Они помолчали и сказали ему, опять назвав по имени — отчеству, что надо решать что-то про Сашу, что сейчас приедут трансплантологи, что его жена уже согласилась подписать разрешение, что ему надо что-то решать. Он сказал, что вообще не понимает, о чем они говорят.

Воды

Б. Ф.

— Страшно, — нехотя сказал он, — это когда ты служишь с кавказцами и они говорят тебе: «Братан, невподляк, принеси воды, пожалуйста».

Пополам

Ей было настолько страшно, что приходилось все время говорить себе: «расслабь живот», «расслабь живот», — но все равно, когда они с мамой вышли из магазина, у нее от напряжения так болел пресс, будто вчера она провела три часа в спортзале. Снаружи, на солнце, среди людей ей стало полегче, и вся прогулка перестала казаться таким уж опасным делом.

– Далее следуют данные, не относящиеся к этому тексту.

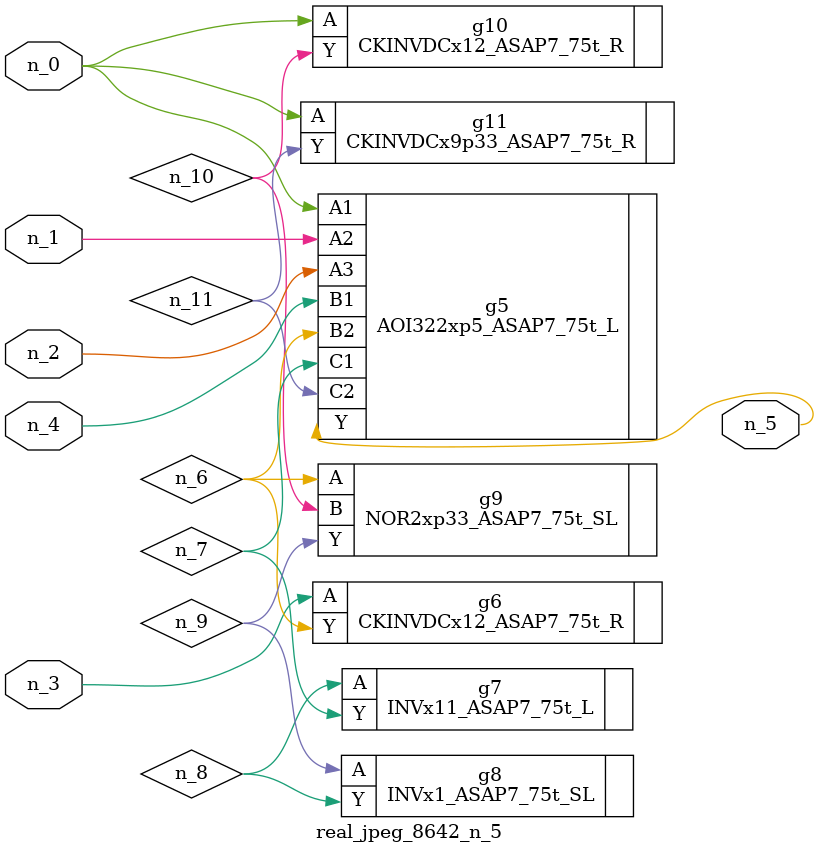
<source format=v>
module real_jpeg_8642_n_5 (n_4, n_0, n_1, n_2, n_3, n_5);

input n_4;
input n_0;
input n_1;
input n_2;
input n_3;

output n_5;

wire n_8;
wire n_11;
wire n_6;
wire n_7;
wire n_10;
wire n_9;

AOI322xp5_ASAP7_75t_L g5 ( 
.A1(n_0),
.A2(n_1),
.A3(n_2),
.B1(n_4),
.B2(n_6),
.C1(n_7),
.C2(n_11),
.Y(n_5)
);

CKINVDCx12_ASAP7_75t_R g10 ( 
.A(n_0),
.Y(n_10)
);

CKINVDCx9p33_ASAP7_75t_R g11 ( 
.A(n_0),
.Y(n_11)
);

CKINVDCx12_ASAP7_75t_R g6 ( 
.A(n_3),
.Y(n_6)
);

NOR2xp33_ASAP7_75t_SL g9 ( 
.A(n_6),
.B(n_10),
.Y(n_9)
);

INVx11_ASAP7_75t_L g7 ( 
.A(n_8),
.Y(n_7)
);

INVx1_ASAP7_75t_SL g8 ( 
.A(n_9),
.Y(n_8)
);


endmodule
</source>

Мама согласилась выйти из дома, мама позволила купить ей новое платье (потому что на старое, если честно, за эту неделю стало страшно смотреть), мама не плакала, мамина рука была доверчивой и мягкой, и ей удалось убедить себя, что мама не вырвется, не убежит. Мама всегда любила эклеры; раньше они ели их с двух концов и всегда шутливо дрались ложечками за лакомый кусок в середине, и мама всякий раз шумно признавала свое поражение, уступала.

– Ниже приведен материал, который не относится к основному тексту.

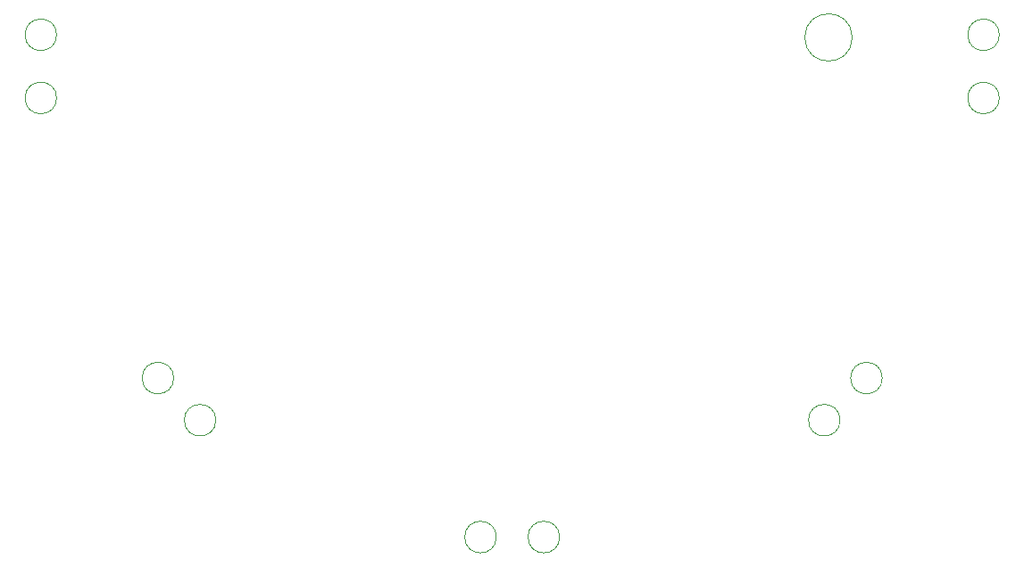
<source format=gbr>
%TF.GenerationSoftware,KiCad,Pcbnew,(6.0.1-0)*%
%TF.CreationDate,2022-09-11T15:05:22-04:00*%
%TF.ProjectId,record,7265636f-7264-42e6-9b69-6361645f7063,rev?*%
%TF.SameCoordinates,Original*%
%TF.FileFunction,Legend,Top*%
%TF.FilePolarity,Positive*%
%FSLAX46Y46*%
G04 Gerber Fmt 4.6, Leading zero omitted, Abs format (unit mm)*
G04 Created by KiCad (PCBNEW (6.0.1-0)) date 2022-09-11 15:05:22*
%MOMM*%
%LPD*%
G01*
G04 APERTURE LIST*
%ADD10C,0.120000*%
G04 APERTURE END LIST*
D10*
%TO.C,J1*%
X77250000Y-42250000D02*
G75*
G03*
X77250000Y-42250000I-2250000J0D01*
G01*
%TO.C,J3*%
X1800000Y-48000000D02*
G75*
G03*
X1800000Y-48000000I-1500000J0D01*
G01*
%TO.C,J6*%
X43500000Y-89700000D02*
G75*
G03*
X43500000Y-89700000I-1500000J0D01*
G01*
%TO.C,J10*%
X91200000Y-48000000D02*
G75*
G03*
X91200000Y-48000000I-1500000J0D01*
G01*
%TO.C,J2*%
X1800000Y-42000000D02*
G75*
G03*
X1800000Y-42000000I-1500000J0D01*
G01*
%TO.C,J4*%
X12900000Y-74600000D02*
G75*
G03*
X12900000Y-74600000I-1500000J0D01*
G01*
%TO.C,J11*%
X91200000Y-42000000D02*
G75*
G03*
X91200000Y-42000000I-1500000J0D01*
G01*
%TO.C,J7*%
X49500000Y-89700000D02*
G75*
G03*
X49500000Y-89700000I-1500000J0D01*
G01*
%TO.C,J8*%
X76100000Y-78600000D02*
G75*
G03*
X76100000Y-78600000I-1500000J0D01*
G01*
%TO.C,J5*%
X16900000Y-78600000D02*
G75*
G03*
X16900000Y-78600000I-1500000J0D01*
G01*
%TO.C,J9*%
X80100000Y-74600000D02*
G75*
G03*
X80100000Y-74600000I-1500000J0D01*
G01*
%TD*%
M02*

</source>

Официант сказал, что эклеры очень свежие, очень хорошие. Она вопросительно посмотрела на маму, мама кивнула, и пришло огромное, счастливое облегчение. «Нам один», — сказала она официанту, и тут мама сказала: «Я тоже хочу», и она, подавившись собственным голосом, попросила у официанта два эклера. Но когда официант поставил перед ними два блюдца и мама взяла ложечку, она осторожно отъела у маминого эклера кусочек, и мама не рассердилась, а даже улыбнулась, и все опять встало на свои места, и она вдруг с силой вдохнула — запрокинув голову, взахлеб, до боли в груди, потому что вдруг показалось, что она в последние четыре дня не дышала вообще. На людей, которые подошли к их столику и назвали маму незнакомым именем, она сперва так и смотрела — запрокинув голову, приоткрытыв рот, и уже знала, что выдохнуть — значит, все потерять; но когда они стали спрашивать маму, ничего ли у нее не болит, и когда один из них попытался взять маму на руки, а та протянула руки ему навстречу, она выдохнула, закричала и стала глупо махать на этих людей чайной ложечкой, и один из них вдруг испуганно закрылся руками, как будто ждал удара чем-нибудь огромным и тяжелым. Она кричала и рвалась, ее удерживали, маму уже целовала какая-то другая женщина, захлебываясь слезами, продавец из магазина — чертов седой хрыч, не хотевший нести им платье, а вместо этого все спрашивавший, почему она «называет эту девочку мамой», — смотрел в ее сторону, поджав серые губы, и кто-то уже записывал его неразличимые, но явно мерзкие слова в твердый блокнот. Потом ее повели к машине, а она упиралась и пыталась объяснить им, что не может вернуться в будущее без мамы, что ей надо забрать маму с собой в будущее, что так же невозможно жить. Они поняли и пообещали ей помочь, и она извинилась, что кричала, и сказала, что в будущем нет никаких полицейских, она просто не привыкла, просто не знала, как правильно себя вести.